“It is very disheartening,” Robert F. Kennedy reported to his fellow senators after his visit to Mississippi in 1967, “when you see a child seven, eight, nine years old, an American child, and you ask him what he had for breakfast—molasses—and you ask him what he had for lunch and he didn’t have anything, and you ask his mother what she expects to feed him for dinner—and you find out it is going to be beans. That is what he is living on all the time, and they do not go to school. They cannot go to school, because, of course, they do not have any clothes.” In Delta Epiphany, Ellen Meacham tells the story of Kennedy, race, poverty, and politics at a difficult moment in American history.
A Smyrna native and award-winning reporter, Meacham also holds a master’s degree in Southern Studies from the University of Mississippi. She now teaches journalism at the University of Mississippi.
Chapter 16: Bobby Kennedy has long been an object of public fascination due to his family, his political evolution, and his tragic assassination. In focusing on his April 1967 trip to the Mississippi Delta, what biographical aspects of the Kennedy story were you able to illuminate?
Ellen Meacham: I think an essential part of what makes Robert F. Kennedy so fascinating even now, both to the public and to biographers, is that he grew, both personally and as a leader, as he moved through his public life. Before he came to Mississippi, he had a mixed record on civil rights as Attorney General, but he had a deepening interest in helping the poor, and, because of the losses he had endured within his family, an authentic sensitivity to suffering. What he saw in Mississippi crystallized so much of that and gave him a sense of urgency. He just couldn’t shake what he had seen.
Chapter 16: What conditions did many African Americans in the Delta face?
Meacham: Most of the people in the Delta had been poor for generations, but 1967 was a particularly dire time for them. New farming practices, mechanization, and federal subsidies meant cotton growers needed fewer and fewer workers. In about two years in the mid-1960s, 24,000 people in Mississippi were suddenly out of work, and another 28,000, who had worked seasonally, also lost their livelihood and, often, their housing. At the same time, many Delta counties had switched from free commodity food aid to food stamps that everyone, even the poorest, had to purchase. This system left people with no work and no way to get food. Hunger, not just poverty, was deep and pervasive.
Chapter 16: How did powerful whites in Mississippi respond to Kennedy’s visit? How did they handle his call to address poverty and hunger in the Delta?

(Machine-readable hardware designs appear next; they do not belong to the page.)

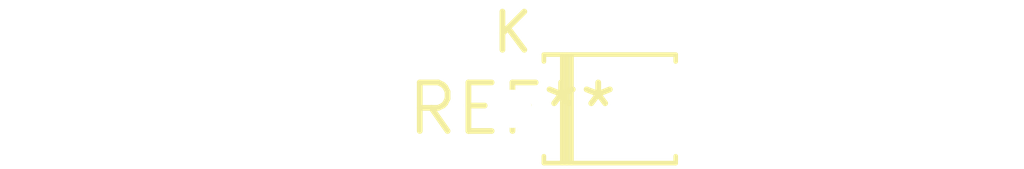
<source format=kicad_pcb>
(kicad_pcb (version 20240108) (generator pcbnew)

  (general
    (thickness 1.6)
  )

  (paper "A4")
  (layers
    (0 "F.Cu" signal)
    (31 "B.Cu" signal)
    (32 "B.Adhes" user "B.Adhesive")
    (33 "F.Adhes" user "F.Adhesive")
    (34 "B.Paste" user)
    (35 "F.Paste" user)
    (36 "B.SilkS" user "B.Silkscreen")
    (37 "F.SilkS" user "F.Silkscreen")
    (38 "B.Mask" user)
    (39 "F.Mask" user)
    (40 "Dwgs.User" user "User.Drawings")
    (41 "Cmts.User" user "User.Comments")
    (42 "Eco1.User" user "User.Eco1")
    (43 "Eco2.User" user "User.Eco2")
    (44 "Edge.Cuts" user)
    (45 "Margin" user)
    (46 "B.CrtYd" user "B.Courtyard")
    (47 "F.CrtYd" user "F.Courtyard")
    (48 "B.Fab" user)
    (49 "F.Fab" user)
    (50 "User.1" user)
    (51 "User.2" user)
    (52 "User.3" user)
    (53 "User.4" user)
    (54 "User.5" user)
    (55 "User.6" user)
    (56 "User.7" user)
    (57 "User.8" user)
    (58 "User.9" user)
  )

  (setup
    (pad_to_mask_clearance 0)
    (pcbplotparams
      (layerselection 0x00010fc_ffffffff)
      (plot_on_all_layers_selection 0x0000000_00000000)
      (disableapertmacros false)
      (usegerberextensions false)
      (usegerberattributes false)
      (usegerberadvancedattributes false)
      (creategerberjobfile false)
      (dashed_line_dash_ratio 12.000000)
      (dashed_line_gap_ratio 3.000000)
      (svgprecision 4)
      (plotframeref false)
      (viasonmask false)
      (mode 1)
      (useauxorigin false)
      (hpglpennumber 1)
      (hpglpenspeed 20)
      (hpglpendiameter 15.000000)
      (dxfpolygonmode false)
      (dxfimperialunits false)
      (dxfusepcbnewfont false)
      (psnegative false)
      (psa4output false)
      (plotreference false)
      (plotvalue false)
      (plotinvisibletext false)
      (sketchpadsonfab false)
      (subtractmaskfromsilk false)
      (outputformat 1)
      (mirror false)
      (drillshape 1)
      (scaleselection 1)
      (outputdirectory "")
    )
  )

  (net 0 "")

  (footprint "D_T-1_P5.08mm_Horizontal" (layer "F.Cu") (at 0 0))

)

</source>
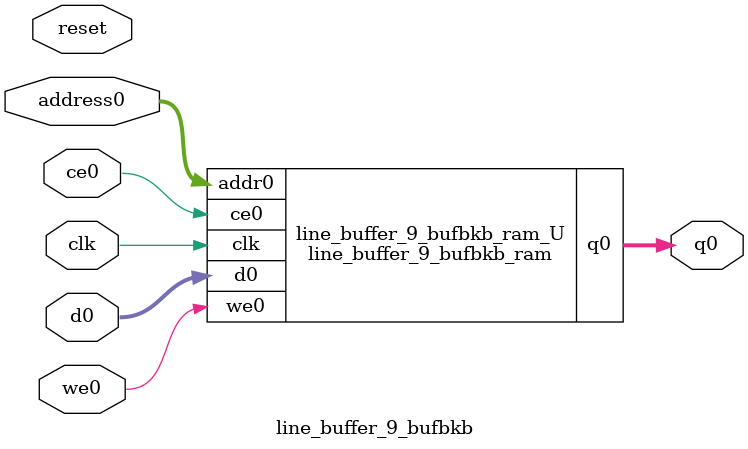
<source format=v>

`timescale 1 ns / 1 ps
module line_buffer_9_bufbkb_ram (addr0, ce0, d0, we0, q0,  clk);

parameter DWIDTH = 16;
parameter AWIDTH = 12;
parameter MEM_SIZE = 4096;

input[AWIDTH-1:0] addr0;
input ce0;
input[DWIDTH-1:0] d0;
input we0;
output reg[DWIDTH-1:0] q0;
input clk;

(* ram_style = "block" *)reg [DWIDTH-1:0] ram[0:MEM_SIZE-1];




always @(posedge clk)  
begin 
    if (ce0) 
    begin
        if (we0) 
        begin 
            ram[addr0] <= d0; 
            q0 <= d0;
        end 
        else 
            q0 <= ram[addr0];
    end
end


endmodule


`timescale 1 ns / 1 ps
module line_buffer_9_bufbkb(
    reset,
    clk,
    address0,
    ce0,
    we0,
    d0,
    q0);

parameter DataWidth = 32'd16;
parameter AddressRange = 32'd4096;
parameter AddressWidth = 32'd12;
input reset;
input clk;
input[AddressWidth - 1:0] address0;
input ce0;
input we0;
input[DataWidth - 1:0] d0;
output[DataWidth - 1:0] q0;



line_buffer_9_bufbkb_ram line_buffer_9_bufbkb_ram_U(
    .clk( clk ),
    .addr0( address0 ),
    .ce0( ce0 ),
    .d0( d0 ),
    .we0( we0 ),
    .q0( q0 ));

endmodule


</source>
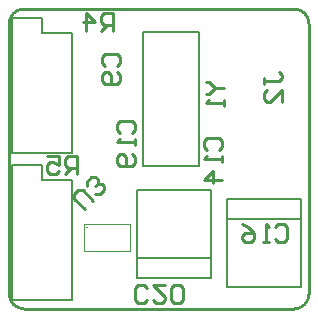
<source format=gbo>
G04 Layer_Color=32896*
%FSLAX44Y44*%
%MOMM*%
G71*
G01*
G75*
%ADD29C,0.2540*%
%ADD30C,0.2000*%
%ADD66C,0.0500*%
D29*
X64113Y84477D02*
X55135Y93455D01*
Y97045D01*
X58726Y100636D01*
X62317D01*
X71295Y91659D01*
X73090Y97045D02*
X76681D01*
X80272Y100636D01*
Y104227D01*
X78477Y106023D01*
X74886D01*
X73090Y104227D01*
X74886Y106023D01*
Y109614D01*
X73090Y111409D01*
X69499D01*
X65908Y107818D01*
Y104227D01*
X116837Y7624D02*
X114298Y5085D01*
X109219D01*
X106680Y7624D01*
Y17781D01*
X109219Y20320D01*
X114298D01*
X116837Y17781D01*
X132072Y20320D02*
X121915D01*
X132072Y10163D01*
Y7624D01*
X129533Y5085D01*
X124454D01*
X121915Y7624D01*
X137150D02*
X139689Y5085D01*
X144768D01*
X147307Y7624D01*
Y17781D01*
X144768Y20320D01*
X139689D01*
X137150Y17781D01*
Y7624D01*
X93984Y148593D02*
X91445Y151132D01*
Y156211D01*
X93984Y158750D01*
X104141D01*
X106680Y156211D01*
Y151132D01*
X104141Y148593D01*
X106680Y143515D02*
Y138437D01*
Y140976D01*
X91445D01*
X93984Y143515D01*
X104141Y130819D02*
X106680Y128280D01*
Y123202D01*
X104141Y120662D01*
X93984D01*
X91445Y123202D01*
Y128280D01*
X93984Y130819D01*
X96523D01*
X99062Y128280D01*
Y120662D01*
X166375Y191770D02*
X168914D01*
X173993Y186692D01*
X168914Y181613D01*
X166375D01*
X173993Y186692D02*
X181610D01*
Y176535D02*
Y171457D01*
Y173996D01*
X166375D01*
X168914Y176535D01*
X57150Y114300D02*
Y129535D01*
X49532D01*
X46993Y126996D01*
Y121917D01*
X49532Y119378D01*
X57150D01*
X52072D02*
X46993Y114300D01*
X31758Y129535D02*
X41915D01*
Y121917D01*
X36837Y124457D01*
X34297D01*
X31758Y121917D01*
Y116839D01*
X34297Y114300D01*
X39376D01*
X41915Y116839D01*
X87630Y234950D02*
Y250185D01*
X80013D01*
X77473Y247646D01*
Y242568D01*
X80013Y240028D01*
X87630D01*
X82552D02*
X77473Y234950D01*
X64777D02*
Y250185D01*
X72395Y242568D01*
X62238D01*
X225012Y69617D02*
X227552Y72156D01*
X232630D01*
X235169Y69617D01*
Y59460D01*
X232630Y56921D01*
X227552D01*
X225012Y59460D01*
X219934Y56921D02*
X214856D01*
X217395D01*
Y72156D01*
X219934Y69617D01*
X197082Y72156D02*
X202160Y69617D01*
X207238Y64539D01*
Y59460D01*
X204699Y56921D01*
X199621D01*
X197082Y59460D01*
Y62000D01*
X199621Y64539D01*
X207238D01*
X167644Y134623D02*
X165105Y137163D01*
Y142241D01*
X167644Y144780D01*
X177801D01*
X180340Y142241D01*
Y137163D01*
X177801Y134623D01*
X180340Y129545D02*
Y124467D01*
Y127006D01*
X165105D01*
X167644Y129545D01*
X180340Y109232D02*
X165105D01*
X172722Y116849D01*
Y106692D01*
X81284Y205743D02*
X78745Y208283D01*
Y213361D01*
X81284Y215900D01*
X91441D01*
X93980Y213361D01*
Y208283D01*
X91441Y205743D01*
Y200665D02*
X93980Y198126D01*
Y193047D01*
X91441Y190508D01*
X81284D01*
X78745Y193047D01*
Y198126D01*
X81284Y200665D01*
X83823D01*
X86362Y198126D01*
Y190508D01*
X215905Y190503D02*
Y195582D01*
Y193043D01*
X228601D01*
X231140Y195582D01*
Y198121D01*
X228601Y200660D01*
X231140Y175268D02*
Y185425D01*
X220983Y175268D01*
X218444D01*
X215905Y177807D01*
Y182886D01*
X218444Y185425D01*
X12700Y254000D02*
G03*
X0Y241300I0J-12700D01*
G01*
X254000D02*
G03*
X241300Y254000I-12700J0D01*
G01*
Y0D02*
G03*
X254000Y12700I0J12700D01*
G01*
X0D02*
G03*
X12700Y0I12700J0D01*
G01*
X0Y130810D02*
Y241300D01*
X12700Y254000D02*
X241300D01*
X254000Y12700D02*
Y241300D01*
X12700Y0D02*
X241300D01*
X0Y12700D02*
Y132080D01*
D30*
X66150Y69010D02*
G03*
X66150Y69010I-100J0D01*
G01*
X113660Y120800D02*
X160660D01*
Y120800D02*
Y234800D01*
X113660D02*
X160660D01*
X113660Y120800D02*
Y234800D01*
X184900Y75880D02*
X246900D01*
X184900Y18880D02*
X246900D01*
Y92880D01*
X184900D02*
X246900D01*
X184900Y18880D02*
Y92880D01*
X108700Y43480D02*
X170700D01*
X108700Y100480D02*
X170700D01*
X108700Y26480D02*
Y100480D01*
Y26480D02*
X170700D01*
Y100480D01*
X2540Y132080D02*
X53340D01*
X2540D02*
Y246380D01*
X27940D01*
Y233680D02*
Y246380D01*
Y233680D02*
X53340D01*
Y132080D02*
Y233680D01*
X2540Y7620D02*
X53340D01*
X2540D02*
Y121920D01*
X27940D01*
Y109220D02*
Y121920D01*
Y109220D02*
X53340D01*
Y7620D02*
Y109220D01*
D66*
X63050Y49010D02*
Y72010D01*
Y49010D02*
X102050D01*
Y72010D01*
X63050D02*
X102050D01*
M02*

</source>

Meacham: The reaction of powerful white leaders ranged from denial to defensive outrage. They refused to believe hunger was a real problem. They argued that Kennedy was just trying to make headlines and get African American voters by picking on “poor Mississippi.” They even sent FBI agents to interview some of the people who spoke to journalists covering the hunger issue. However, behind the scenes, some of them did launch their own investigations of the issue and found similar results, and even made some efforts to change, but they never admitted it in public.
Chapter 16: Who are some of the poor black people that Kennedy met? Did his visit have any impact upon their lives?
Meacham: For the people in my book that Kennedy met—David White, Charlie Dillard, Catherine Wilson, and Brenda Luckett—his visit was a brief but vivid memory. It was a signal that someone with the power to command an audience and influence change saw their plight and cared. They weren’t used to that. It was, however, only one day in lives that were marked by daily struggle. Any changes that stemmed from his trip took a long time to work their way to Mississippi.
Chapter 16: One fascinating subplot in Delta Epiphany is the relationship between Marian Wright and Peter Edelman. How did each shape Kennedy’s involvement, and how did they carry on his legacy?
Meacham: Marian Wright (later Edelman) is, in a way, the heroine of the book. I was fascinated by her courage, determination, and conviction about speaking truth to power at such a young age—twenty-seven. She was skeptical of Robert Kennedy and his motives and wasn’t afraid to tell him and his aide, Peter Edelman, just that.
What she observed when they visited in 1967, though, changed her mind and her life. Peter Edelman was stunned at both the depths of poverty and this smart, strong, courageous, lovely young woman leading the charge.
Over the past fifty years, they have advocated for the poor and remained active and committed to their convictions. Most recently, Edelman was working the halls of Congress during the budget process, and successfully pushing for the renewal of the Children’s Insurance Program.
Aram Goudsouzian chairs the history department at the University of Memphis. His most recent book is Down to the Crossroads: Civil Rights, Black Power, and the Meredith March Against Fear.